Right now we're closer to the latter than the former. Most of the people who come to the US to work are on "non-immigrant" visas. They're supposed to work for a specific employer for a specific amount of time. If the employer doesn't want to sponsor them for permanent residency, they have to go home. When Sanders attacks the H-1B program, which is a non-immigrant visa for high-skilled workers, he makes it clear that what he's particularly afraid of is giving employers that much power over even more immigrants.

Sanders is clearly worried that more immigration to the US is going to drive down wages for the native-born. In that respect, he is drawing a clear line: He cares a lot about the treatment of workers in the United States, whatever their legal status, and is not equally concerned with workers who aren't yet living in the US. And of course, his logic could just as easily be used by someone arguing that immigrants currently in the US are bad. But that's not what Sanders is saying. His specific "Koch brothers" fear is of a future where there are lots of immigrant workers whose status is under their employers' control.

Sanders is a moderate on immigration — and that might not be good enough

If Bernie Sanders is going to be a viable candidate for the Democratic nomination, he's going to have to do better than the single-digit support he's currently attracting from Latino voters. And his immigration position isn't a deal breaker. But it is a liability.

Latino voters are personally invested in immigration reform — but they're especially invested in the fate of the unauthorized. While future flows matter to Latinos — many of whom have relatives stuck in years-long immigration backlogs — they'll be affected much more by preserving and expanding family-based immigration than by what happens with employment-based immigration.

Sanders certainly isn't winning over any Latino voters by talking about how more immigrants would drive down wages, and the rhetoric alone could be a turn-off. But there's no reason it would have to be a deal breaker on its own. When it comes to the most important immigration issues to Latino voters, Sanders is saying all the right things.

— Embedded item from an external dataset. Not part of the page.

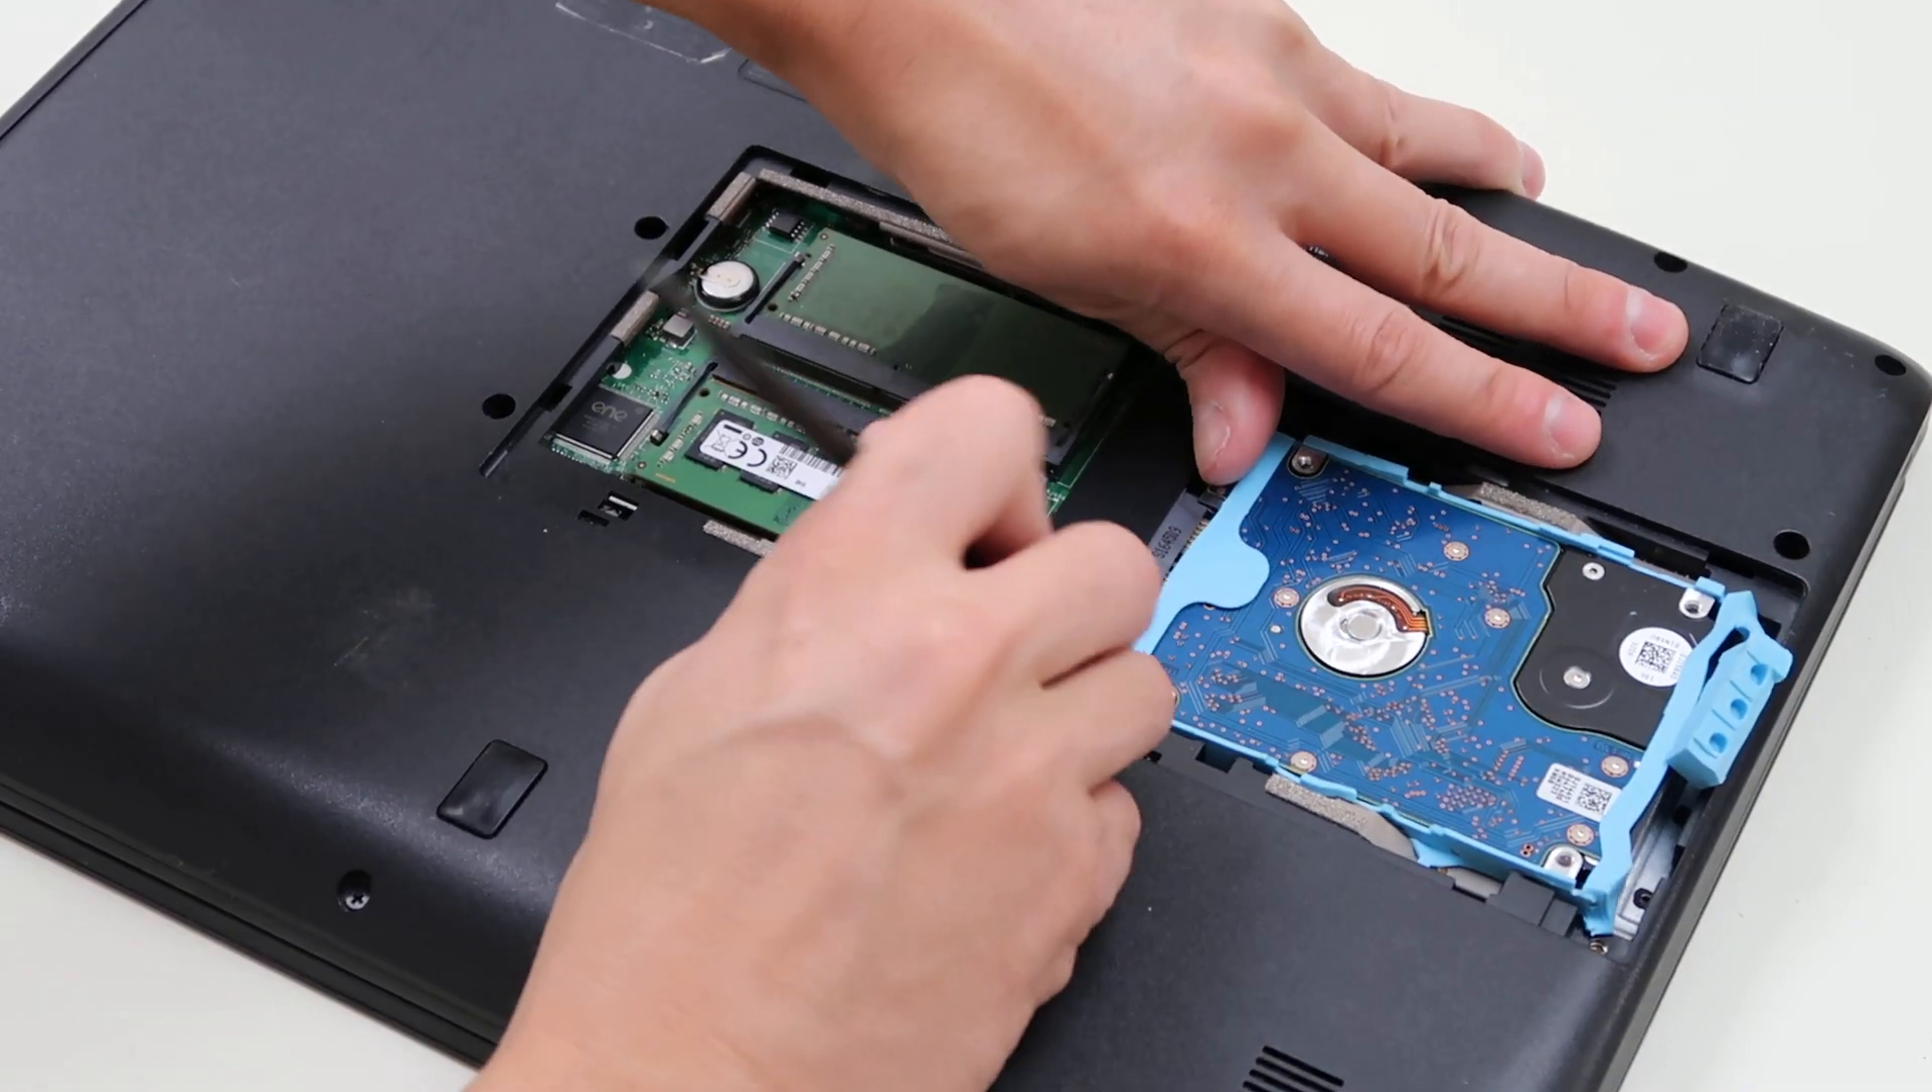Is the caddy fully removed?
No.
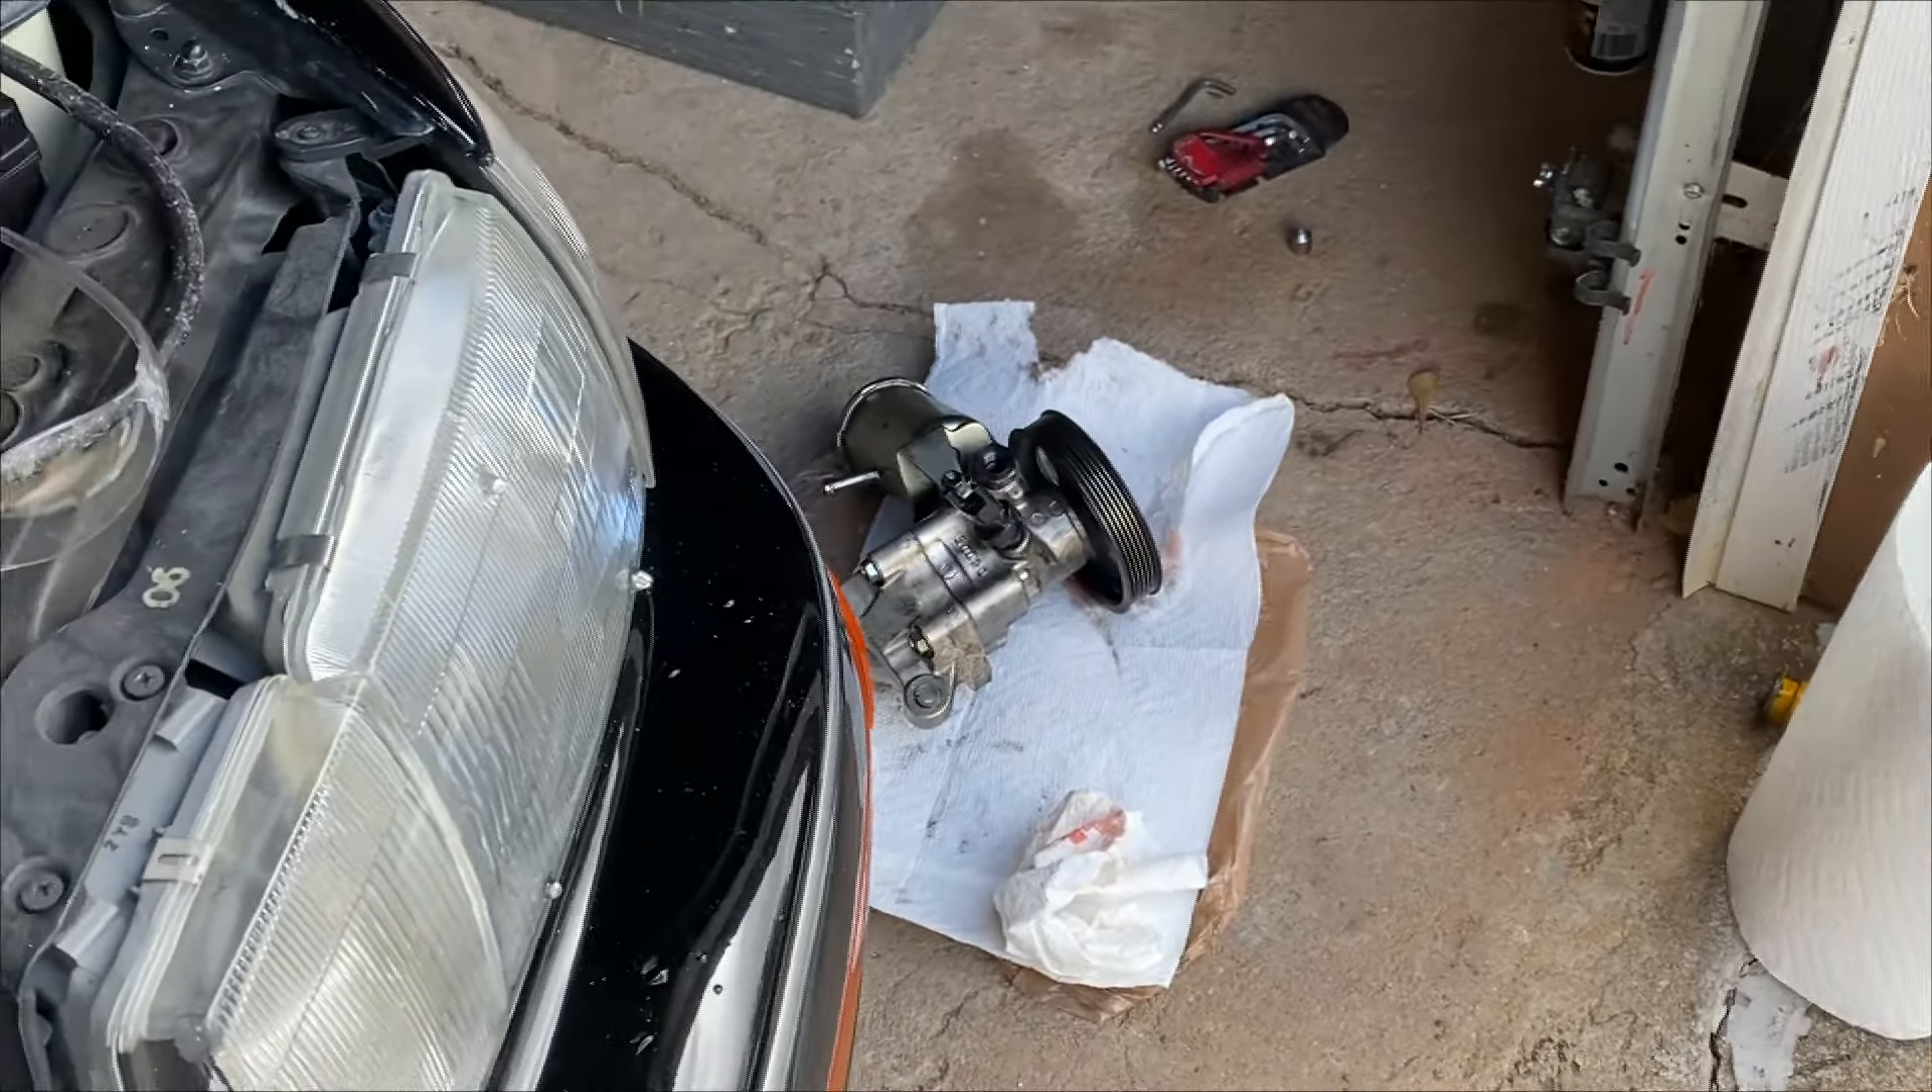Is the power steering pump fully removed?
Yes.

The problem for Sanders is that his opponents haven't left him much room to appeal to Latino voters on immigration. Hillary Clinton took a surprisingly strong stand on immigration early in her campaign, and she enjoys an intimidating 68 percent approval rating among Latinos. And to her left is Martin O'Malley, a conspicuously pro-immigrant governor of Maryland. While O'Malley has struggled to distinguish himself on other issues, he's been forceful in defending immigrant rights against Hillary Clinton, Donald Trump, and anyone else.

Sanders is more willing to restrict immigration than Clinton and O'Malley are. But even if he weren't, it would be hard for him to appeal to Latinos who really care about immigration — because there would be better options out there anyway.